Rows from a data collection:
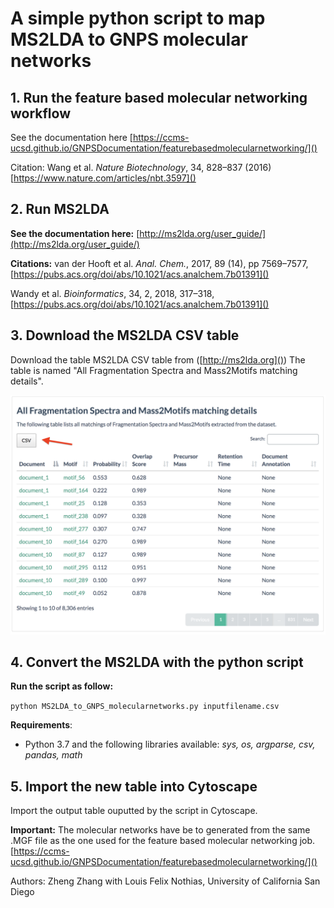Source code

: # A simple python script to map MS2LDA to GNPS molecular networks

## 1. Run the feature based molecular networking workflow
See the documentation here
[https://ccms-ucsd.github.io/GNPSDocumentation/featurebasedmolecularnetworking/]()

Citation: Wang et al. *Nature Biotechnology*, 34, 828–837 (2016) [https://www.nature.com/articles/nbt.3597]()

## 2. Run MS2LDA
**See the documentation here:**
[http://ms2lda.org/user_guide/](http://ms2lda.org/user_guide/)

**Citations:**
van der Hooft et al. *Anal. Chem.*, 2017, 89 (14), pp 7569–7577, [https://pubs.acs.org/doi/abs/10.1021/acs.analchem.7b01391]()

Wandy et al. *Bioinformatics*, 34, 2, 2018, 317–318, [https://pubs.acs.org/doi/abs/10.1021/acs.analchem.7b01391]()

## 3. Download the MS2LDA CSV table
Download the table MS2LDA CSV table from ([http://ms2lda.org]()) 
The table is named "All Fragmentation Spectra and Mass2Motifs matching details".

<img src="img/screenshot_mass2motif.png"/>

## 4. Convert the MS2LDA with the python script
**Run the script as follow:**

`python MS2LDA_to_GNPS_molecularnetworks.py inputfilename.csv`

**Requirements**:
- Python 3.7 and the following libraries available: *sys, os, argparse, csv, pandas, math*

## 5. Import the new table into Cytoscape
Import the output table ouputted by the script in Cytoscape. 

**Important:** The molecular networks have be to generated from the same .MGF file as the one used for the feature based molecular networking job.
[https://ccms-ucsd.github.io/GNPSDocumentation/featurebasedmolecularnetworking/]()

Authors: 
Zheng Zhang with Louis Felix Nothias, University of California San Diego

Activity:
Turn the lines of the rows above into a numbered list, skipping any blank lines. Leave the pictures out of your answer.

Reply:
1. Source code
2. : # A simple python script to map MS2LDA to GNPS molecular networks
3. ## 1. Run the feature based molecular networking workflow
4. See the documentation here
5. [https://ccms-ucsd.github.io/GNPSDocumentation/featurebasedmolecularnetworking/]()
6. Citation: Wang et al. *Nature Biotechnology*, 34, 828–837 (2016) [https://www.nature.com/articles/nbt.3597]()
7. ## 2. Run MS2LDA
8. **See the documentation here:**
9. [http://ms2lda.org/user_guide/](http://ms2lda.org/user_guide/)
10. **Citations:**
11. van der Hooft et al. *Anal. Chem.*, 2017, 89 (14), pp 7569–7577, [https://pubs.acs.org/doi/abs/10.1021/acs.analchem.7b01391]()
12. Wandy et al. *Bioinformatics*, 34, 2, 2018, 317–318, [https://pubs.acs.org/doi/abs/10.1021/acs.analchem.7b01391]()
13. ## 3. Download the MS2LDA CSV table
14. Download the table MS2LDA CSV table from ([http://ms2lda.org]()) 
15. The table is named "All Fragmentation Spectra and Mass2Motifs matching details".
16. <img src="img/screenshot_mass2motif.png"/>
17. ## 4. Convert the MS2LDA with the python script
18. **Run the script as follow:**
19. `python MS2LDA_to_GNPS_molecularnetworks.py inputfilename.csv`
20. **Requirements**:
21. - Python 3.7 and the following libraries available: *sys, os, argparse, csv, pandas, math*
22. ## 5. Import the new table into Cytoscape
23. Import the output table ouputted by the script in Cytoscape. 
24. **Important:** The molecular networks have be to generated from the same .MGF file as the one used for the feature based molecular networking job.
25. [https://ccms-ucsd.github.io/GNPSDocumentation/featurebasedmolecularnetworking/]()
26. Authors: 
27. Zheng Zhang with Louis Felix Nothias, University of California San Diego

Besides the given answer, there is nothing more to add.